The count was a shy man, and the thought of his roughness had frightened him; he was ashamed of what he had done and he bowed ceremoniously, promising at the same time to take advantage of her invitation. Then he walked off as one who dreams.




He was rejoining the prince when, passing in front of the foyer, he heard Satin screaming out:




"Oh, the dirty old thing! Just you bloody well leave me alone!"




It was the Marquis de Chouard who was tumbling down over Satin. The girl had decidedly had enough of the fashionable world! Nana had certainly introduced her to Bordenave, but the necessity of standing with sealed lips for fear of allowing some awkward phrase to escape her had been too much for her feelings, and now she was anxious to regain her freedom, the more so as she had run against an old flame of hers in the wings. This was the super, to whom the task of impersonating Pluto had been entrusted, a pastry cook, who had already treated her to a whole week of love and flagellation. She was waiting for him, much irritated at the things the marquis was saying to her, as though she were one of those theatrical ladies! And so at last she assumed a highly respectable expression and jerked out this phrase:




"My husband's coming! You'll see."




Meanwhile the worn-looking artistes were dropping off one after the other in their outdoor coats.
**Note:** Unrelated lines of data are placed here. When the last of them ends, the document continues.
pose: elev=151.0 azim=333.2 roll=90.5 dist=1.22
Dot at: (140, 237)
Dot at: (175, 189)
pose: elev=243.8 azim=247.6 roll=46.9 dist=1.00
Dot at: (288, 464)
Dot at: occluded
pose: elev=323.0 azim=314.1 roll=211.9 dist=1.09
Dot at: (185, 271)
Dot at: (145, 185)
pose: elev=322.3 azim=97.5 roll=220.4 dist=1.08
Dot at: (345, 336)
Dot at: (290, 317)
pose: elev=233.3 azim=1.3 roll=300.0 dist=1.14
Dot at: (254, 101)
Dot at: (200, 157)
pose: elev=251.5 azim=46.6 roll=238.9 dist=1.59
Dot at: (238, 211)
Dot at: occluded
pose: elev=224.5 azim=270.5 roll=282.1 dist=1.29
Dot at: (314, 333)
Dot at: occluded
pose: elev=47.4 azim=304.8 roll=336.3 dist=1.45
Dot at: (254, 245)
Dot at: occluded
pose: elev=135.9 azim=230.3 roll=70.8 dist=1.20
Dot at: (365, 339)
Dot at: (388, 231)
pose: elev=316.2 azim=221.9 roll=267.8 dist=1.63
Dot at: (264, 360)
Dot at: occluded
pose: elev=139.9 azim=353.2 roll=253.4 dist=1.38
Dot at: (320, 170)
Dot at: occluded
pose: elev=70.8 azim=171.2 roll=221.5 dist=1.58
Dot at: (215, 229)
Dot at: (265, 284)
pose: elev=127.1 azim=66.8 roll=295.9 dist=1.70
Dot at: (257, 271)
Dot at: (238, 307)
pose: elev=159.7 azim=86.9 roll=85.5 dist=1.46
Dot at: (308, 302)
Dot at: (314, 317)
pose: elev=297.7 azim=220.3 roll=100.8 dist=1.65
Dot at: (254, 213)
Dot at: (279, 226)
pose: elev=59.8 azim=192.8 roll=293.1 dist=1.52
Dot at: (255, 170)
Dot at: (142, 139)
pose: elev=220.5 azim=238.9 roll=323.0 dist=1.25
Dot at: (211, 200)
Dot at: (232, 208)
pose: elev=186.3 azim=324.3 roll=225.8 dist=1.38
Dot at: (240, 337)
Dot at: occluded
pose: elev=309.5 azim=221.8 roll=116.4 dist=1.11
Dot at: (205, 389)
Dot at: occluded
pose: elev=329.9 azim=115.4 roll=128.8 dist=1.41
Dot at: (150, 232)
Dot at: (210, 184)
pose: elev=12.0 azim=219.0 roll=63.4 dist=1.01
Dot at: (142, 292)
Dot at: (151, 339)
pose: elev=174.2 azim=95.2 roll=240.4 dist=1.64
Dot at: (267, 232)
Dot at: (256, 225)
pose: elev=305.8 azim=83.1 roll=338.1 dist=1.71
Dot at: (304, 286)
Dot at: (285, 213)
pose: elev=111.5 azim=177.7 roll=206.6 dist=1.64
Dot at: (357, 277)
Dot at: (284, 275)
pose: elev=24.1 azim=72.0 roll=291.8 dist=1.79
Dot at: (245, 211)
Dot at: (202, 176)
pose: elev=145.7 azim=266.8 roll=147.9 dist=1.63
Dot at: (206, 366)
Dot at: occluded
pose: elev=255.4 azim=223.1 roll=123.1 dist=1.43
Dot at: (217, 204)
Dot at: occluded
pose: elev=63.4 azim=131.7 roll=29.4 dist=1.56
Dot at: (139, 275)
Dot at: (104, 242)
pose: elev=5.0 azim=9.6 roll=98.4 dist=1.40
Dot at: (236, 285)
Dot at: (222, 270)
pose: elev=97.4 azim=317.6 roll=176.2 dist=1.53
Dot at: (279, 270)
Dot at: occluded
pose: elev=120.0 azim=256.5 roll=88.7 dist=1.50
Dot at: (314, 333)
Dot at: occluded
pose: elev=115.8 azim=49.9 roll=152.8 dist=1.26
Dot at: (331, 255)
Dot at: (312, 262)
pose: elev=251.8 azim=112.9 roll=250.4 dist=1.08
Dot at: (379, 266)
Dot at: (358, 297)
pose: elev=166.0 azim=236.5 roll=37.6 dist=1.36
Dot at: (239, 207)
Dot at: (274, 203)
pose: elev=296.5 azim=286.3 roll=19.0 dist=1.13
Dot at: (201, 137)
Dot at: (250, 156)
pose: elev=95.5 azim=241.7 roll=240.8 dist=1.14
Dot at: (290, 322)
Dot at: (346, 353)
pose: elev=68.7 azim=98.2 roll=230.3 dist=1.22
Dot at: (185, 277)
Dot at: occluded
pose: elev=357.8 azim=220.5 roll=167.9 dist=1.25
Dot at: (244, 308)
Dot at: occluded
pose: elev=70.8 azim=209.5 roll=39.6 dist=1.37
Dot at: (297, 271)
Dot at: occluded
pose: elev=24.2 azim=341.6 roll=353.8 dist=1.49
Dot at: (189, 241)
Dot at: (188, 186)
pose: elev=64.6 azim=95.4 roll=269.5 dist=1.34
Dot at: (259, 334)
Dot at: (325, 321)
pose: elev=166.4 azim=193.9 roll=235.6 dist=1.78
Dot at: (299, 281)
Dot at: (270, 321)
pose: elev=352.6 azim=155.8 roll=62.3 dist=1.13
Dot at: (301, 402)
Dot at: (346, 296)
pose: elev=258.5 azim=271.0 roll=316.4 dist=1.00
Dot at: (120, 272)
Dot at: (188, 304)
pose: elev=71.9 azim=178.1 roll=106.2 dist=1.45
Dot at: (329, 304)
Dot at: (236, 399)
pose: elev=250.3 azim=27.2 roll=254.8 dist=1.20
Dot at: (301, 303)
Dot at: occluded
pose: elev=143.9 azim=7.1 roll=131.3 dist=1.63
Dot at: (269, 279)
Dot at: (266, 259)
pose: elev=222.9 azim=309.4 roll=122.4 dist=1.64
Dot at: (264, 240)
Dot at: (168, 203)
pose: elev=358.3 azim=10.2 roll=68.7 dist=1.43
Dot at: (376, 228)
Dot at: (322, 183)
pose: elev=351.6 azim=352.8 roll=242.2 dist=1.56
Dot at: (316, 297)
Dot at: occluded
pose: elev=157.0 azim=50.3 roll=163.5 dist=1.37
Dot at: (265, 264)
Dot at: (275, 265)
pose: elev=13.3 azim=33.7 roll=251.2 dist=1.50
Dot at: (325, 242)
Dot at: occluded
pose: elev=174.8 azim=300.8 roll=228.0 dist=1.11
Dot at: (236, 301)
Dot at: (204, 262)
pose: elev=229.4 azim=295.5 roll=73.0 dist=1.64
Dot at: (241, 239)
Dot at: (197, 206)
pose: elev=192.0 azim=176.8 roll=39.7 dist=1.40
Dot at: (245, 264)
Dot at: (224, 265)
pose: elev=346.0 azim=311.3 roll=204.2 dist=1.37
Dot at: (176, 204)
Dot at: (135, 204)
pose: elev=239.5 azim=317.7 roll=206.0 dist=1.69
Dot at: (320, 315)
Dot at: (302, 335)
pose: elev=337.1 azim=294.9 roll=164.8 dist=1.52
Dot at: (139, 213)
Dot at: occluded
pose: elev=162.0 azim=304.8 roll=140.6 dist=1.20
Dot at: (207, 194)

Groups of men and women were coming down the little winding staircase, and the outlines of battered hats and worn-out shawls were visible in the shadows. They looked colorless and unlovely, as became poor play actors who have got rid of their paint. On the stage, where the side lights and battens were being extinguished, the prince was listening to an anecdote Bordenave was telling him. He was waiting for Nana, and when at length she made her appearance the stage was dark, and the fireman on duty was finishing his round, lantern in hand. Bordenave, in order to save His Highness going about by the Passage des Panoramas, had made them open the corridor which led from the porter's lodge to the entrance hall of the theater. Along this narrow alley little women were racing pell-mell, for they were delighted to escape from the men who were waiting for them in the other passage. They went jostling and elbowing along, casting apprehensive glances behind them and only breathing freely when they got outside. Fontan, Bosc and Prulliere, on the other hand, retired at a leisurely pace, joking at the figure cut by the serious, paying admirers who were striding up and down the Galerie des Varietes at a time when the little dears were escaping along the boulevard with the men of their hearts. But Clarisse was especially sly. She had her suspicions about La Faloise, and, as a matter of fact, he was still in his place in the lodge among the gentlemen obstinately waiting on Mme Bron's chairs. They all stretched forward, and with that she passed brazenly by in the wake of a friend. The gentlemen were blinking in bewilderment over the wild whirl of petticoats eddying at the foot of the narrow stairs. It made them desperate to think they had waited so long, only to see them all flying away like this without being able to recognize a single one. The litter of little black cats were sleeping on the oilcloth, nestled against their mother's belly, and the latter was stretching her paws out in a state of beatitude while the big tortoise-shell cat sat at the other end of the table, her tail stretched out behind her and her yellow eyes solemnly following the flight of the women.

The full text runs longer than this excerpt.